With the right man, a woman can change her ways and settle down. (Sounds like the reversal of roles from the early years when newly out of college, men wanted to play the field and not be tied down).
For many mature females, it would take finding someone who is in the same place in their life, perhaps retired, downsizing, wanting to travel.
Who a woman picks in latter years is different than who she picked when she was young and breeding.
We generally are looking for intimacy, but also someone we could do things with so compatibility is key. A woman who loves knitting and cats might not find excitement with a man who adores camping and four-wheeling. She might bypass that fellow for a man who loves home and hearth and enjoys movie night under a blanket together.
Whereas men finding themselves single tend to rush for another female, women feel a strange lightening of responsibility.
In a general sense, we see ourselves as having raised children and a husband. We don't want to be a mommy anymore.
One single friend chose a man who was the polar opposite of her ex just to know a different way of life. Another single friend found someone not afraid to say "I love you" and be cuddly. Yet another single friend found someone who treated her as if she were a beautiful 20-year-old instead of a 59-year-old with stretch marks and 30 extra pounds.
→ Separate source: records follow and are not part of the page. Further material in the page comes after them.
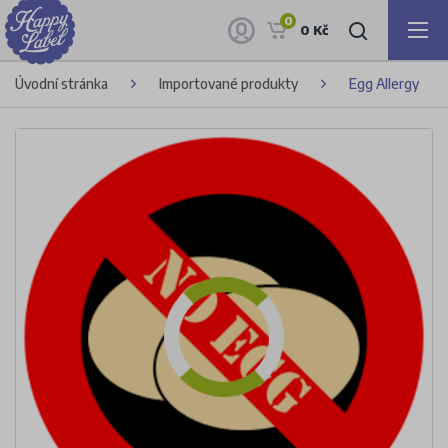
0
0 Kč
Úvodní stránka
Importované produkty
Egg Allergy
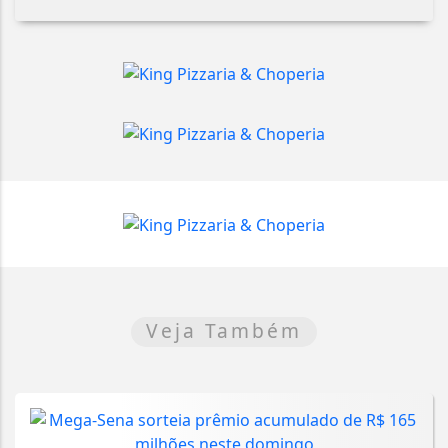
Veja Também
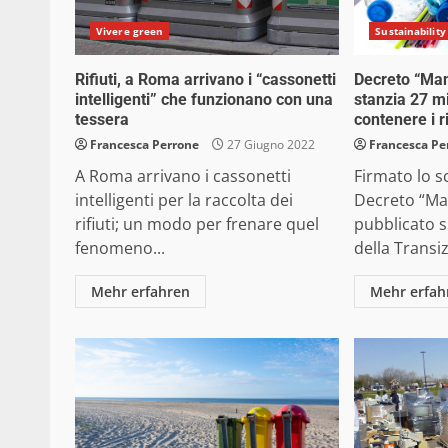
Vivere green
Sustainability
Rifiuti, a Roma arrivano i “cassonetti
Decreto “Man
intelligenti” che funzionano con una
stanzia 27 mi
tessera
contenere i ri
Francesca Perrone
27 Giugno 2022
Francesca Pe
A Roma arrivano i cassonetti
Firmato lo s
intelligenti per la raccolta dei
Decreto “Man
rifiuti; un modo per frenare quel
pubblicato s
fenomeno...
della Transiz
Mehr erfahren
Mehr erfah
For men and women both, it seems that latter years dating means not compromising so much. The one we chose when we were younger was perhaps due to insecurity, desperation to start adult life with a partner, or exhaustion from searching and just giving in to what was easiest. Now, as we go on a question to find happiness, sometimes it means exhausting vetting process to find the right fit - finally.
If women seem to be resistant to rushing a relationship or moving to the next stage, it might be that they need a new way to define partnership in which they do not lose all the uniqueness and independence they have enjoyed.
All that being said, some of the best matches can be made latter in life when people know who they aren't, are no longer desperate or hormonally-influenced to make bad choices.
My best advice to men is be sure the woman knows you are proud of her accomplishments and like to see her happy, continuing to do what she does, hanging with her friends, going places, and that you make yourself available to do some trips and treks to make memories together.
In closing, I tell women this -
The other day I noted a neighbor was not coming out to get her mail like usual. Police were called. They arrived and I asked them if her mailbox was full, as she was meticulous about getting mail. She was an elderly woman who lived alone and was very private. She was a widow not interested in dating at all. But, when they pounded down her door, they found her dead and alone.
Human beings are kind of like ghosts... Ghosts don't really "exist" until there is someone there to witness them. Without a partner in your life, all your preciousness, all you have to offer, all your dreams and wishes are within your four walls and never taken out and polished and appreciated.
As a social creature, human beings need mirroring and interaction, verification and validation. And that comes from the loving eyes of another.